Many of the 24th century’s wonders have their roots in atrocity: why bother with cruel experiments on innocent animals when one has vast prison camps filled with entirely disposable people? Enemies of the states are doomed to miserable ends … so why not ensure those painful deaths serve the greater good? The Guardians are long gone, but people around the world still enjoy the benefits of the Guardians’ crimes against humanity. 

Pavel Voskresenye survived the Guardians. He survived ill-conceived rebellion, the inevitable arrest, even the suicide attempt that left him nearly mindless. The shell of Pavel that was left seemed perfect material for Aleksandr Derzhaven’s research; Pavel survived that as well. Transformed by his experiences, Pavel has managed to prosper, even as his allies in the post-Guardian world have fallen one by one to the Weavers and the Postcops. Now Pavel would like to explain to Maya (and, through her, the world) how he survived.

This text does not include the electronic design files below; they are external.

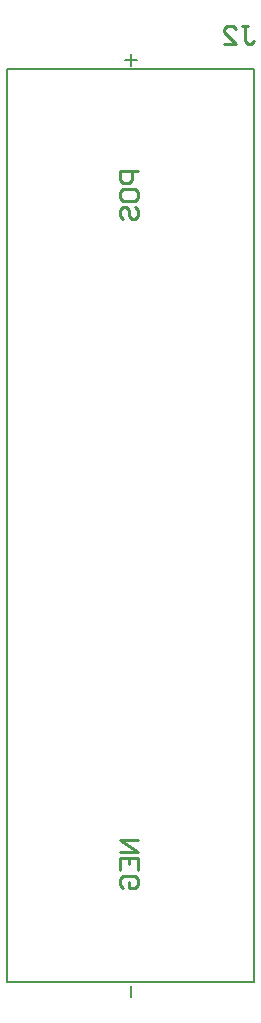
<source format=gbo>
G04*
G04 #@! TF.GenerationSoftware,Altium Limited,Altium Designer,24.5.2 (23)*
G04*
G04 Layer_Color=32896*
%FSLAX44Y44*%
%MOMM*%
G71*
G04*
G04 #@! TF.SameCoordinates,2FE71BF4-1BC5-4688-A169-50693282DBDC*
G04*
G04*
G04 #@! TF.FilePolarity,Positive*
G04*
G01*
G75*
%ADD12C,0.2540*%
%ADD13C,0.2000*%
D12*
X370840Y396240D02*
X355605D01*
X370840Y386083D01*
X355605D01*
Y370848D02*
Y381005D01*
X370840D01*
Y370848D01*
X363223Y381005D02*
Y375927D01*
X358144Y355613D02*
X355605Y358152D01*
Y363231D01*
X358144Y365770D01*
X368301D01*
X370840Y363231D01*
Y358152D01*
X368301Y355613D01*
X363223D01*
Y360691D01*
X370840Y962660D02*
X355605D01*
Y955042D01*
X358144Y952503D01*
X363223D01*
X365762Y955042D01*
Y962660D01*
X355605Y939807D02*
Y944886D01*
X358144Y947425D01*
X368301D01*
X370840Y944886D01*
Y939807D01*
X368301Y937268D01*
X358144D01*
X355605Y939807D01*
X358144Y922033D02*
X355605Y924572D01*
Y929651D01*
X358144Y932190D01*
X360683D01*
X363223Y929651D01*
Y924572D01*
X365762Y922033D01*
X368301D01*
X370840Y924572D01*
Y929651D01*
X368301Y932190D01*
X458219Y1085337D02*
X463298D01*
X460759D01*
Y1072641D01*
X463298Y1070102D01*
X465837D01*
X468376Y1072641D01*
X442984Y1070102D02*
X453141D01*
X442984Y1080259D01*
Y1082798D01*
X445523Y1085337D01*
X450602D01*
X453141Y1082798D01*
D13*
X468980Y275580D02*
Y1048580D01*
X259980D02*
X468980D01*
X259980Y275580D02*
Y1048580D01*
Y275580D02*
X468980D01*
X364480Y262580D02*
Y272580D01*
X359480Y1056580D02*
X369480D01*
X364480Y1051580D02*
Y1061580D01*
M02*

</source>
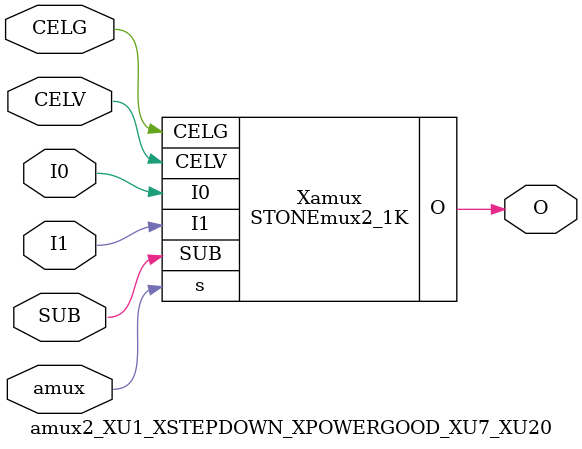
<source format=v>



module STONEmux2_1K ( O, CELG, CELV, I0, I1, SUB, s );

  input CELV;
  input s;
  input I1;
  input I0;
  input SUB;
  input CELG;
  output O;
endmodule

//Celera Confidential Do Not Copy amux2_XU1_XSTEPDOWN_XPOWERGOOD_XU7_XU20
//Celera Confidential Symbol Generator
//Inputs: 2, Switch On Resistance: 1K
//Type of Control:pin, T-Switch: no
module amux2_XU1_XSTEPDOWN_XPOWERGOOD_XU7_XU20 (CELV,SUB,O,I0,I1,
amux,
CELG);
input CELV;
input SUB;
output O;
input I0;
input I1;
input amux;
input CELG;

//Celera Confidential Do Not Copy STONEmux2_1K
STONEmux2_1K Xamux(
.CELV (CELV),
.s (amux),
.I1 (I1),
.I0 (I0),
.SUB (SUB),
.CELG (CELG),
.O (O)
);
//,diesize,STONEmux2_1K
//Celera Confidential Do Not Copy Module End
//Celera Schematic Generator
endmodule

</source>
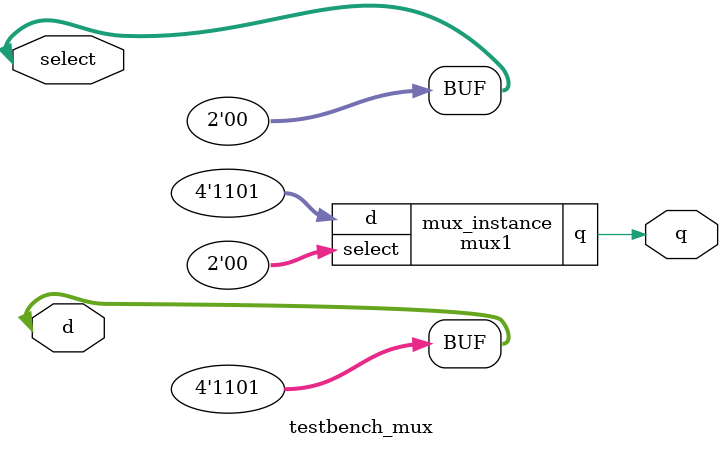
<source format=v>
module mux1( select, d, q );

input[1:0] select;
input[3:0] d;
output     q;

wire q;
wire[1:0] select;
wire[3:0] d;
assign q = d[select];

endmodule

module testbench_mux(select,d,q);
input[1:0] select;
input[3:0] d;
output q;
wire q;
wire[1:0] select;
wire[3:0] d;
assign select = 2'b00;
assign d = 4'b1101;
mux1 mux_instance(select,d,q);

endmodule

</source>
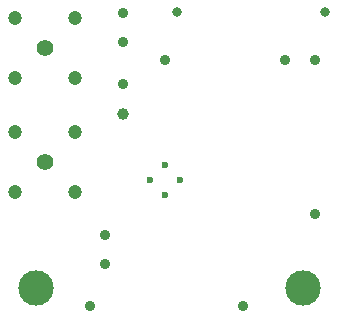
<source format=gbr>
G04 Generated by Ultiboard 10.0 *
%FSLAX25Y25*%
%MOIN*%

%ADD12C,0.11811*%
%ADD44C,0.04724*%
%ADD45C,0.05512*%
%ADD16C,0.03150*%
%ADD17C,0.03543*%
%ADD11C,0.02362*%
%ADD18C,0.03917*%
%ADD13C,0.03500*%


G04 ColorRGB 000000 for the following layer *
%LNBohrung-Copper Top-Copper Bottom*%
%LPD*%
%FSLAX25Y25*%
%MOIN*%
G54D12*
X15000Y32000D03*
X104000Y32000D03*
G54D44*
X8000Y122000D03*
X28000Y122000D03*
X28000Y102000D03*
X8000Y102000D03*
X8000Y64000D03*
X28000Y64000D03*
X28000Y84000D03*
X8000Y84000D03*
G54D45*
X18000Y112000D03*
X18000Y74000D03*
G54D16*
X62000Y124000D03*
X111213Y124000D03*
G54D17*
X44000Y123843D03*
X44000Y114000D03*
X58000Y108000D03*
X98000Y108000D03*
X32819Y26000D03*
X84000Y26000D03*
X38000Y49843D03*
X38000Y40000D03*
X108000Y56819D03*
X108000Y108000D03*
G54D11*
X63000Y68000D03*
X58000Y63000D03*
X58000Y73000D03*
X53000Y68000D03*
G54D18*
X44000Y90000D03*
G54D13*
X44000Y100000D03*

M00*

</source>
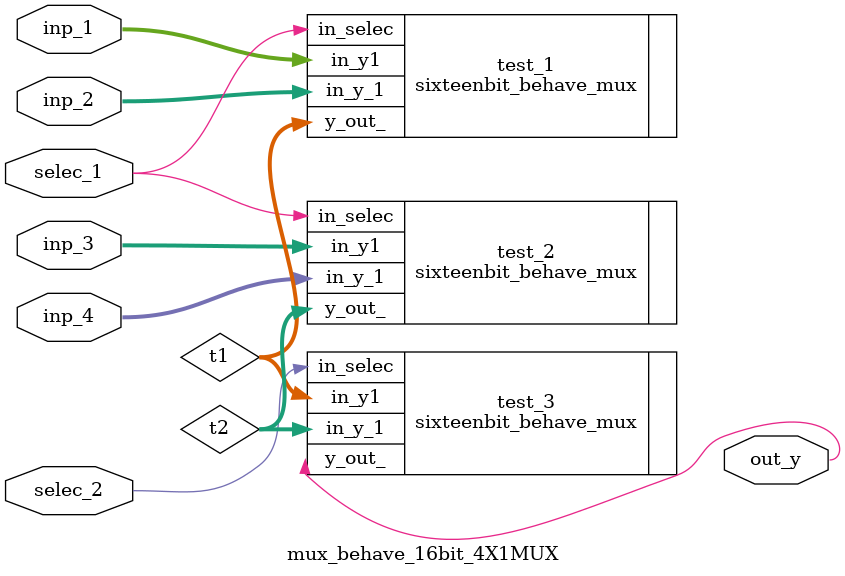
<source format=v>
module mux_behave_16bit_4X1MUX(out_y,inp_1,inp_2,inp_3,inp_4,selec_1,selec_2);
output out_y;
input[15:0] inp_1,inp_2,inp_3,inp_4;
input selec_1,selec_2;

wire[15:0] t1,t2;

sixteenbit_behave_mux test_1(.y_out_(t1),.in_y1(inp_1),.in_y_1(inp_2),.in_selec(selec_1));
sixteenbit_behave_mux test_2(.y_out_(t2),.in_y1(inp_3),.in_y_1(inp_4),.in_selec(selec_1));
sixteenbit_behave_mux test_3(.y_out_(out_y),.in_y1(t1),.in_y_1(t2),.in_selec(selec_2));

endmodule

</source>
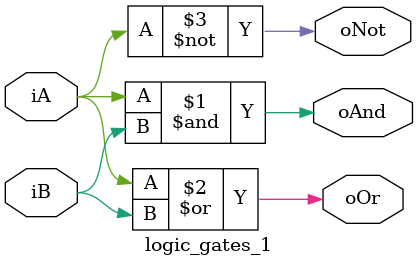
<source format=v>
`timescale 1ns / 1ps


module logic_gates_1(iA, iB, oAnd, oOr, oNot);
    input iA, iB;
    output oAnd, oOr, oNot;
    and and_inst(oAnd, iA, iB);
    or or_inst(oOr, iA, iB);
    not not_inst(oNot, iA);
endmodule

</source>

It’s ancient history; it involves more politics than Maya finds comfortable. She soon becomes even more uncomfortable when she discovers that, in this case, the political is all too personal .

~oOo~

This would have made an even better Valentine’s Day review than Triton. Oh, well.

This book is late cyberpunk … hence I did not expect to like it all that much. By 1996, American cyberpunk seemed to be pretty much dead, reduced to its most easily emulated surface features. Too much of American cyberpunk was egregiously bro-tastic; women figured mainly as set decoration and rewards for the protagonists. I expected more of the same. I certainly didn’t expect this.

It is even better than damn good for cyberpunk.” It is ambiguous, complex, demanding. Reed trusts readers enough to toss them into the deep end. 

The whale, the traitor; the note she left me and the run-in with the Post police; and how I felt about her and what she turned out to be — all this you know.

Those opening lines are a lie; we the readers don’t know any of that and we don’t know all of it until the final page. We do eventually learn the history, the backstory for Maya’s present life, but all that’s only after Pavel comes on stage. Before that, we are exposed to Maya’s world in snippets, fragments, hints that are poorly explained. Of course nobody in the 24th century needs to have their own culture explained to them.

The novel’s backstory transitions from the comfortably abstract to the horribly personal very quickly. Maya lives in a world where technology allows grandiose, hubristic schemes to be realized. At least one of the architects is intimately connected to Maya in ways Maya could never imagine. 

The final line of the book is as memorable as the first line … and more brutal. I won’t quote it lest I spoil the experience of reading The Fortunate Fall. I will say only that this last line is no way reminiscent of the last line of Hello Summer, Goodbye1; it doesn’t subvert all that went before; it takes events to their logical conclusion.

I would love to say and of course you can buy The Fortunate Fall here.”” But you cannot. As far as I can tell, this had a hardcover edition in 1996 and a trade paperback in 1997 and then nothing. This probably indicates that the novel was not commercially successful. All I can say is that it would be worth your while to keep an eye out in used bookstores. 

Jo Walton reviewed this a few years ago. I have been very careful not to look at her review while composing this, but if you would like to see what Jo thought, her review is here.

1: I was going to link to the same article I linked to last time I mentioned this novel but instead have a placeholder for a review to come.